Pulmonary hypertension in the changing landscape of congenital heart disease: Global differences and a possible driver of end-stage heart failure.

In this issue of the Netherlands Heart Journal, the articles of Van Riel et al. and Couperus et al. focus on some of the questions encountered in contemporary clinical congenital cardiology practice [1, 2].

Pulmonary arterial hypertension associated with congenital heart disease (PAH-CHD) is rare, with an estimated prevalence between 1.6 and 12.5 cases per million adults [3]. Registries have provided important information on the epidemiology and clinical phenotype of patients with PAH-CHD [4-6], but have often been limited to a Western, white patient population, limiting comparison between population demographics and healthcare delivery systems. The article by Van Riel et al. provides valuable new information [2]. They showed that despite having worse exercise performance at baseline, Singaporean patients not only had similar improvement on exercise capacity, but even better survival when compared with their Dutch counterparts. Age at initiation of disease-targeting therapy (either phosphodiesterase-type-5 inhibitors, endothelin receptor antagonists, or a combination) was the strongest predictor of treatment efficacy and outcome [2].

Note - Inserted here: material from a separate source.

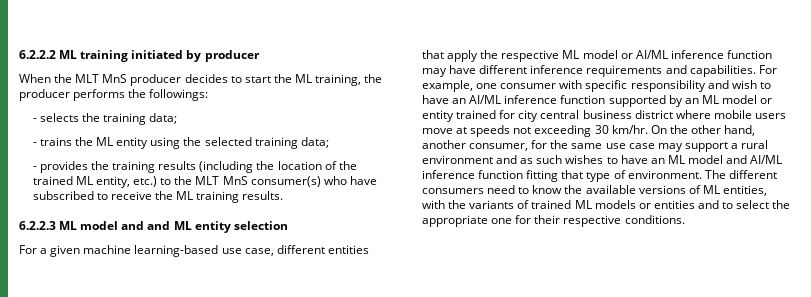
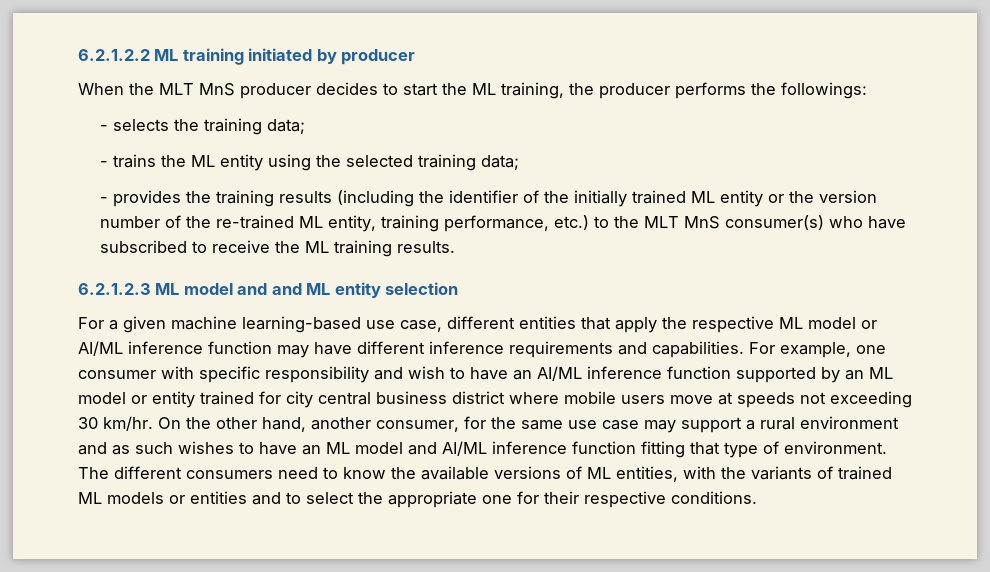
[19,50,56,59] 6.2.2.2 -> [78,49,150,61] 6.2.1.2.2
[277,161,357,170] [32,176,130,188] location of the trained ML entity, -> [448,190,877,207] [99,215,549,232] identifier of the initially trained ML entity or the version number of the re-trained ML entity, training performance,
[19,221,56,230] 6.2.2.3 -> [78,283,151,295] 6.2.1.2.3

Although the authors subsequently state that early initiation of (combination) disease-targeting therapy is important for outcome, which is probably correct and supported by other studies [7, 8], the observed difference may also reflect a changing phenotype of the patient with PAH-CHD. Increased awareness, better screening tools and an ageing population have shifted demographics in idiopathic PAH registries from a younger, predominantly female patient population in the first US National Institutes of Health (NIH) registry to an older patient population with a more equal gender distribution in more contemporary registries [9-11]. In contrast, registries from China still show demographics similar to the early US NIH studies [12]. Similarly, it is likely that due to improved survival of moderate and complex CHD, increased awareness for PAH, and ageing of the CHD population in Western countries, the profile of the adult PAH-CHD patient has changed. More patients will have PAH-CHD which developed after (and despite of) one or multiple surgical procedures rather than the ‘classical form’ of Eisenmenger’s syndrome due to unrepaired shunt lesions at birth [6, 13].

This change in phenotype of PAH-CHD is nicely highlighted in the article by Couperus et al. which provides a fascinating insight into the tailored treatment of some of the patients presenting with pulmonary hypertension after having had surgical repair or palliation in the past [1]. Although the current guidelines definitively provide a handhold [14], it is undeniable that some cases fall between the cracks of these guidelines. In their article, Couperus et al. describe two patients who had progressive right ventricular failure due to pulmonary hypertension (one in the presence of a recanalised central shunt with left-to-right shunting), one patient with worsening cyanosis in the setting of a hypoplastic pulmonary vasculature resulting in pulmonary hypertension with right-to-left shunting and one with pulmonary hypertension associated with increased left atrial pressure due to atrioventricular valve stenosis in the setting of a univentricular heart [1]. It is clear that all four patients had heart failure with pulmonary (arterial) hypertension being the main driver of the heart failure symptoms, but their specific cases may not be covered in detail by recently published recommendations for CHD heart failure [15]. It is also immediately clear that heart failure in adults with CHD is vastly different from ‘classic’ heart failure in the general population, developing at an earlier age (patients were 23 to 49 years of age at the time of intervention [1]), and often with an underlying ‘heart failure-inducing’ haemodynamic lesion. In such circumstances surgery or percutaneous interventions may improve heart failure, even in the setting of pulmonary hypertension. It is clear that in the future there will be a need for specialised heart failure units for adult CHD patients, with close communication and collaboration between adult CHD specialists, heart failure specialists (indication for assist device; transplantation), cardiac surgeons (indication for assist devices; transplantation; intervention), interventional cardiologists, imaging and pulmonary hypertension specialists to care for those patients with complex PAH-CHD.

Registries are crucial in order to describe the clinical phenotype and outcome of patients with PAH-CHD to extend knowledge and to serve as a base for future research hypotheses. A global approach helps to increase the number of patients studied and to understand the impact of ethnicity in PAH-CHD. A change in the phenotype of the PAH-CHD patient is reflected in a growing number of complex CHD patients with a subsequent increase in the prevalence of pulmonary hypertension. Often, rather than the prototypical Eisenmenger patient, these are heart failure patients in whom pulmonary hypertension has become the driver of their heart failure symptoms. An adult CHD specialist with understanding of the underlying cardiac anatomy, the physiology of pulmonary hypertension, and the triggers of heart failure is mandatory in the teams that participate in the care of these kinds of patients.